**Text segment:**
---

May 15, 2024

Mixin It Up – Mission Sunday

Mixin It Up

Mixin It Up – Mission Sunday
Sycamore
Creek Church
March 27, 2011
Tom Arthur

Peace, Friends!

Over the last several months we’ve been mixin it up: putting together missions and small groups.  Each small group has been working to explore various mission opportunities in our community, and then seeking to make a commitment to one of them.  This hasn’t been an easy task, and we probably didn’t give the small groups quite enough time to complete it, so today we’ll be exploring and celebrating the mixin thus far, and come our spring Vision Meeting, we’ll be looking to make some more concrete commitments.

So we’re mixin up mission and small groups.  How can we mix it up any more than we already have?  Today I’d like to go back to our four week teaching series on the topic and mix it up backwards.  Yes.  Backwards.  We started with a basic recipe, went on to an incarnational (aka “God in the flesh in Jesus”) model, explored mission to vs. mission with, and ended with mission as justice.  Today I want to recap each of those messages but take the order backwards.  So let’s start with justice.

Justice

In the book of Amos we read about what makes God lose patience.  God shows Amos a vision:
Thus the Lord God showed me a cage of fruit,
He asked me, “What do you see, Amos?”
I said, “A cage of fruit.”
The Lord God said to me, “My people, Israel, have become fruitless;
I will not forgive them forever.”
Amos 8:2 (Tom’s Translation)

Yikes!  God will not forgive them forever!  What could possibly cause God to lose patience?  God loses patience because God’s people, the spiritual ones, the religious ones, the ones who should know better, are cheating the poor and trying to wring as much profit out of them as possible while ignoring their plight.  Thus, God shows Amos a vision of a basket (or cage) of ripe fruit because the time is ripe for judgment.

---

**Excerpted records:**
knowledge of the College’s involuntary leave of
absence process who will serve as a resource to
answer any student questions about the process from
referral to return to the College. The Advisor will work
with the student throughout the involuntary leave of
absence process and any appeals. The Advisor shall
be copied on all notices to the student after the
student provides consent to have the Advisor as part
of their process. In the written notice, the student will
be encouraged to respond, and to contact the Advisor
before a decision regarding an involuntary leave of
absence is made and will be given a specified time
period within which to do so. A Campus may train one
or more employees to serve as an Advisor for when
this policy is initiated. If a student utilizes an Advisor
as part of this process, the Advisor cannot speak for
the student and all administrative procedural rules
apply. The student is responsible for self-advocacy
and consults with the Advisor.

---

**Work instructions:**
1 > Repeat the Mission Sunday sermon word for word between "In the book" and "8:2 (Tom’s Translation)", inclusive.
2 > Reproduce the rows exactly, from the first line through the line that contains "before a decision", both ends included.

**List of solutions:**
1 >
In the book of Amos we read about what makes God lose patience.  God shows Amos a vision:
Thus the Lord God showed me a cage of fruit,
He asked me, “What do you see, Amos?”
I said, “A cage of fruit.”
The Lord God said to me, “My people, Israel, have become fruitless;
I will not forgive them forever.”
Amos 8:2 (Tom’s Translation)

2 >
knowledge of the College’s involuntary leave of
absence process who will serve as a resource to
answer any student questions about the process from
referral to return to the College. The Advisor will work
with the student throughout the involuntary leave of
absence process and any appeals. The Advisor shall
be copied on all notices to the student after the
student provides consent to have the Advisor as part
of their process. In the written notice, the student will
be encouraged to respond, and to contact the Advisor
before a decision regarding an involuntary leave of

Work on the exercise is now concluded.